2011-10-14 Thread Gerwin Klein

On 14/10/2011, at 8:02 PM, Makarius wrote:
>> We're investigating if possibly something is wrong with the test server's 
>> memory, but it seems unlikely (our L4.verified sessions are larger and 
>> stable).
> 
> Is this the machine that is producing these test results?
> 
>  http://isabelle.in.tum.de/devel/stats/afp.html

Yes.


> There used to be much less fluctuation with AFP on the hardware at TUM, IIRC.

A few years ago, yes, I think. More recently, the test used to crash almost 
every day at TUM, though, that's why I moved it to this server. The problems at 
the time seemed file system/NFS related. I have changed the setup since then 
and made it less dependent on NFS. Maybe it's time to move it back to TUM if we 
can get a dedicated (for the test time) machine there so we get more reliable 
timing results.


> Since the charts are derived from the "Finished" status it might also involve 
> the file-system.  Instead the inner "Timing" could be used to get closer to 
> the raw CPU characteristics.  Mira should also contain that information.
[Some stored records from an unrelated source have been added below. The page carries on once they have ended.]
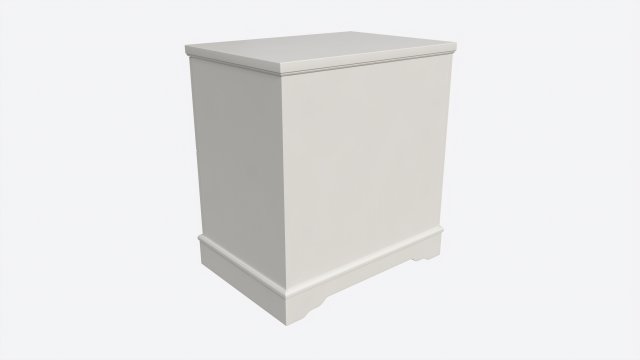
Locate an element on the screen. space underneath furniture is located at coordinates (355, 300).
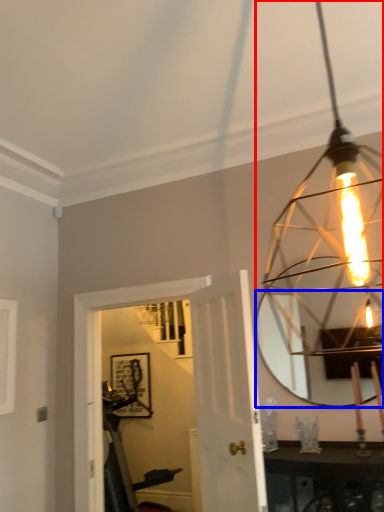
Question: Which point is further to the camera, lamp (highlighted by a red box) or mirror (highlighted by a blue box)?

Choices:
 (A) lamp
 (B) mirror

Answer: (B)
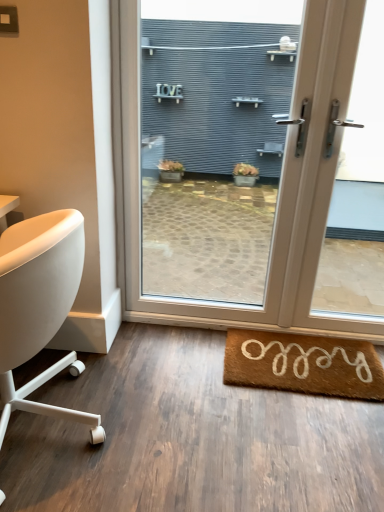
Where is `empty space that is ontop of brown coir mat at lower right`? This screenshot has width=384, height=512. empty space that is ontop of brown coir mat at lower right is located at coordinates (314, 353).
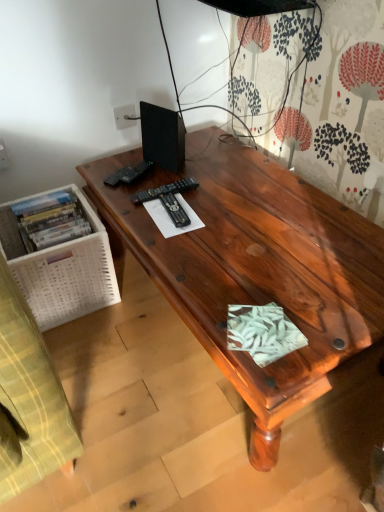
In order to click on vacant area that lies between black matte speaker at upper left and black plastic remote control at upper left, marked as the third remote control in a front-to-back arrangement in this screenshot , I will do `click(155, 174)`.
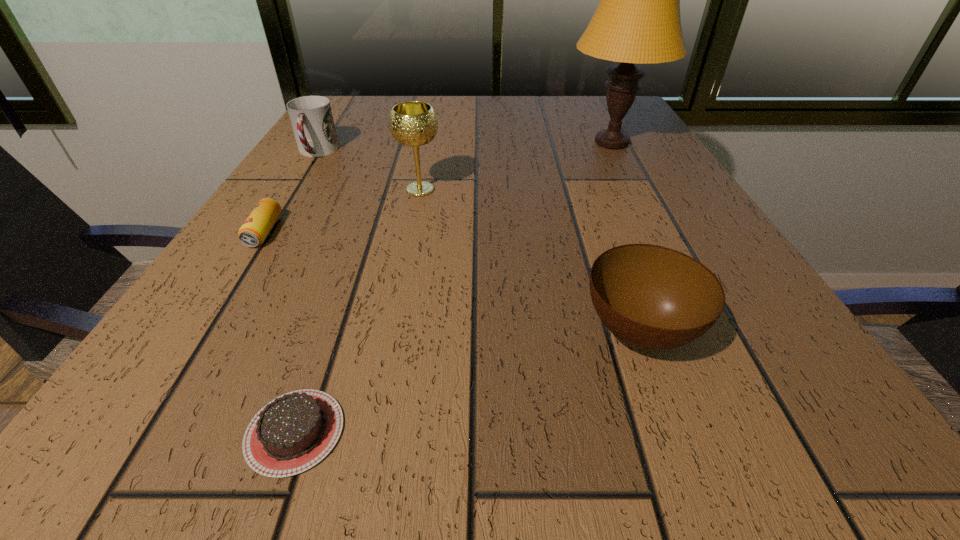
Identify the location of free region at the far right corner of the desktop. The image size is (960, 540). (598, 106).

Find the location of a particular element. The image size is (960, 540). vacant space at the near right corner of the desktop is located at coordinates (852, 458).

This screenshot has height=540, width=960. I want to click on free space between the cup and the lampshade, so click(x=464, y=147).

Find the location of a particular element. The height and width of the screenshot is (540, 960). blank region between the chocolate cake and the lampshade is located at coordinates (453, 287).

The image size is (960, 540). Identify the location of empty space between the tallest object and the third nearest object. (438, 187).

I want to click on vacant point located between the third shortest object and the tallest object, so click(x=625, y=237).

Find the location of a particular element. The image size is (960, 540). vacant region between the chocolate cake and the fourth nearest object is located at coordinates (357, 310).

Where is `free space between the cup and the shortest object`? This screenshot has width=960, height=540. free space between the cup and the shortest object is located at coordinates [306, 292].

Where is `vacant space in between the chalice and the third nearest object`? This screenshot has height=540, width=960. vacant space in between the chalice and the third nearest object is located at coordinates (342, 211).

You are a GUI agent. You are given a task and a screenshot of the screen. Output one action in this format:
    pyautogui.click(x=<x>, y=<y>)
    Task: Click on the vacant point located between the lampshade and the fourth tallest object
    
    Given the screenshot: What is the action you would take?
    pyautogui.click(x=625, y=237)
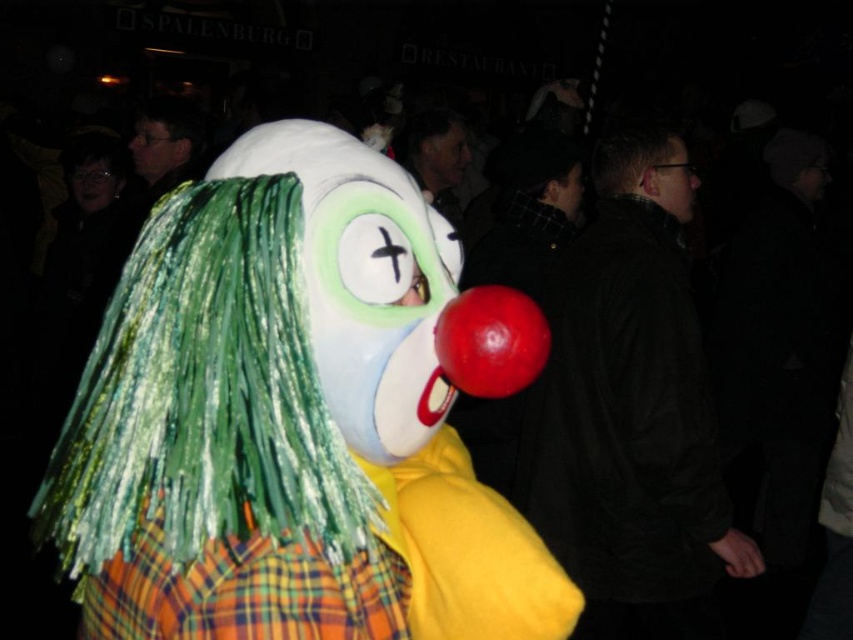
Does matte white clown nose at center have a lesser height compared to smooth black hair at center?

Correct, matte white clown nose at center is not as tall as smooth black hair at center.

Can you confirm if matte white clown nose at center is thinner than smooth black hair at center?

Correct, matte white clown nose at center's width is less than smooth black hair at center's.

Does point (426, 250) come closer to viewer compared to point (439, 150)?

Yes, it is in front of point (439, 150).

Locate an element on the screen. The width and height of the screenshot is (853, 640). matte white clown nose at center is located at coordinates (376, 316).

Is point (184, 154) closer to camera compared to point (144, 179)?

Yes, point (184, 154) is closer to viewer.

This screenshot has width=853, height=640. What do you see at coordinates (167, 144) in the screenshot?
I see `matte black jacket at upper left` at bounding box center [167, 144].

Find the location of a particular element. matte black jacket at upper left is located at coordinates point(167,144).

Consider the image. Does matte black jacket at upper left lie behind matte red clown nose at center?

No, it is not.

Describe the element at coordinates (167, 144) in the screenshot. The image size is (853, 640). I see `matte black jacket at upper left` at that location.

Measure the distance between point (157, 157) and camera.

Point (157, 157) and camera are 3.01 meters apart from each other.

This screenshot has width=853, height=640. I want to click on matte black jacket at upper left, so click(x=167, y=144).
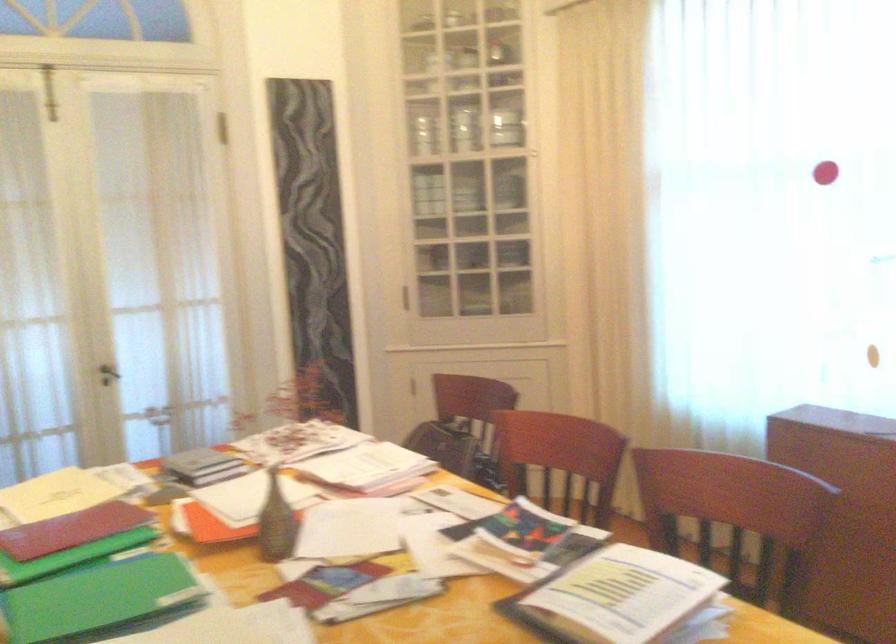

I doubt it's the file system, because there is almost no activity on the file 
system of that server at all. It doesn't run much else than long Isabelle 
sessions. The server is nowhere close to saturated in the current 
configuration, but it's still possible that having another concurrent Isabelle 
sessions interferes with the runtime.

I'd say we keep it with polyml-5.4.1 on that server for another week to find 
out if the version change fixed that particular problem and then I try moving 
the test back to a TUM server that doesn't run anything else at the same time.